Merry Electronics Co (美律), a supplier of headsets and speakers for notebooks and smartphones, yesterday said that third-quarter revenue would improve from the second quarter due to peak season demand and stronger headset shipments. However, year-on-year growth is projected to remain flat due to the sharp appreciation of the New Taiwan dollar.
The Taichung-based company reported second-quarter revenue of NT$10.33 billion (US$349.9 million), a 0.31 percent increase from the same period last year.
The NT dollar’s 7.9 percent year-on-year appreciation against the US dollar erased what could have been 8 percent annual growth in revenue last quarter, as the company’s sales are all denominated in US dollars, Merry president Allen Huang (黃朝豐) said at an online earnings conference.

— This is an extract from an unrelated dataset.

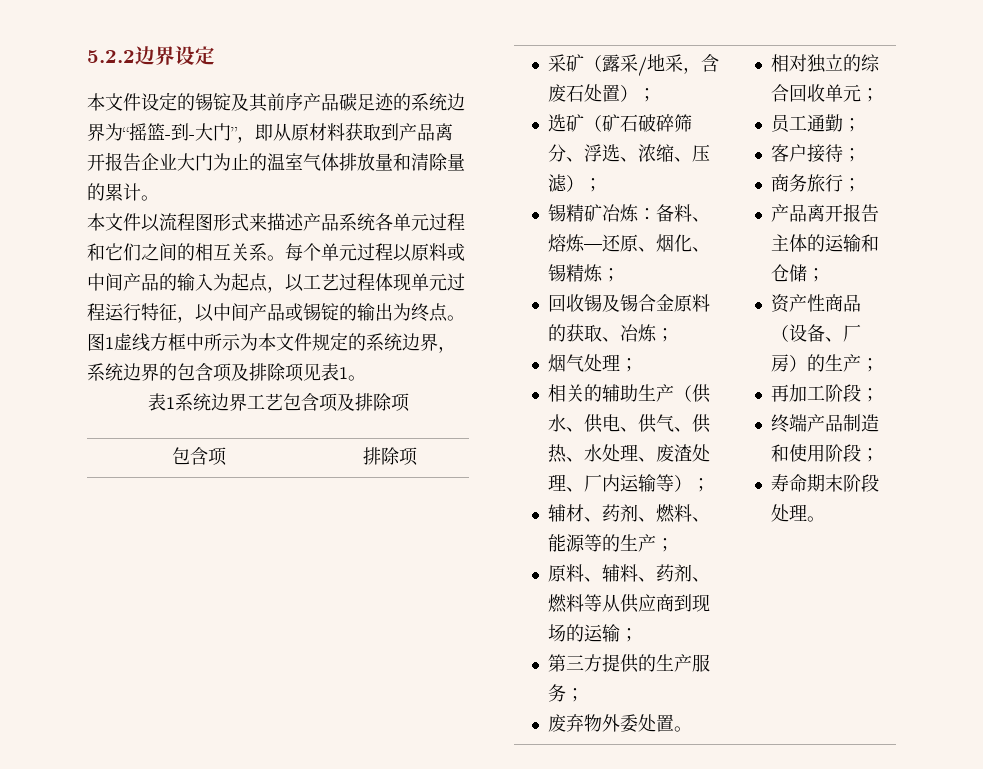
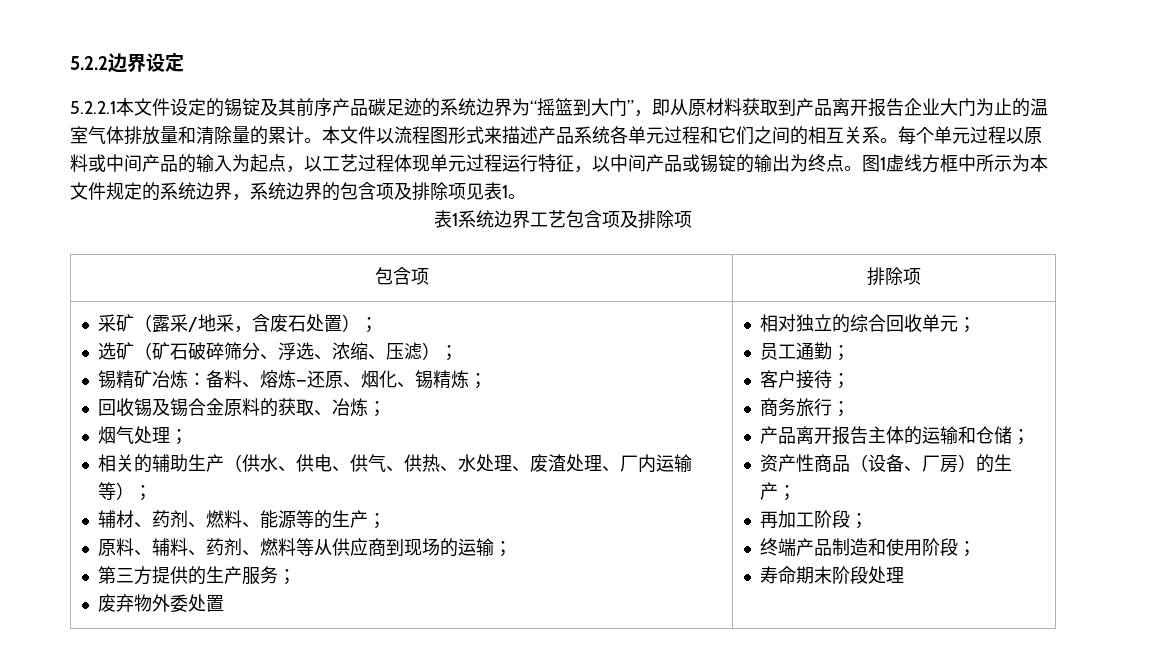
(215, 55) none -> [70,101,116,114] 5.2.2.1
[165,123,195,141] -到- -> [573,98,591,116] 到
(159, 198) // -> (322, 140) none
[673,726,692,732] 。 -> (225, 603) none
[806,516,825,522] 。 -> (905, 575) none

Photo courtesy of Merry Electronics Co
For every 1 percent appreciation of the NT dollar, the company’s revenue is reduced by 1 percent, and gross margin is cut by 0.3 percentage points, Huang said.
Gross margin dropped to 11.71 percent in the second quarter, down from 13.14 percent a year earlier, due to exchange-rate fluctuations, client-driven price cuts in April, shared tariff costs and rising labor costs in Southeast Asia, he said.
The figure is expected to improve this quarter as the company continues to optimize costs and its product portfolio, he added.
Net profit plunged 99.46 percent year-on-year to NT$2.62 million in the second quarter, compared with NT$491 million a year earlier, while earnings per share also decreased to NT$0.01 from NT$2.24, the company said.
The company reported a foreign exchange loss of NT$472 million, a significant drop from a gain of NT$129 million in the same period last year. Nonoperating losses also widened to NT$197 million in the second quarter, it said.
Operating expenses rose 2.12 percent year-on-year to NT$965 million, driven by an expansion in research-and-development staffing, a shift in production from China to Vietnam and Thailand, and the development of new product lines, including speakers, Huang said.
In the second quarter, headsets — including true wireless stereo (TWS) earphones, gaming headsets and audio headsets — accounted for 70 percent of the company’s total revenue, while speakers contributed 23 percent and other products, such as microphones and hearing aids, made up 7 percent.
The company expects shipments of audio and gaming headsets to rise year-on-year this quarter, although TWS earphone shipments might decline, Huang said.
While overall momentum is expected to improve from the previous quarter, revenue for the segment is likely to remain flat from the previous year due to exchange-rate fluctuations, he said.
Speaker shipments are expected to rise from the previous quarter, but decline year-on-year due to weaker demand for smartphone and earbud speakers, he added.
Microphone shipments are expected to decline both annually and sequentially, as the front-loading effect fades, while hearing aid shipments are expected to continue growing this quarter, driven by new orders from a leading US over-the-counter hearing aid client, Huang said.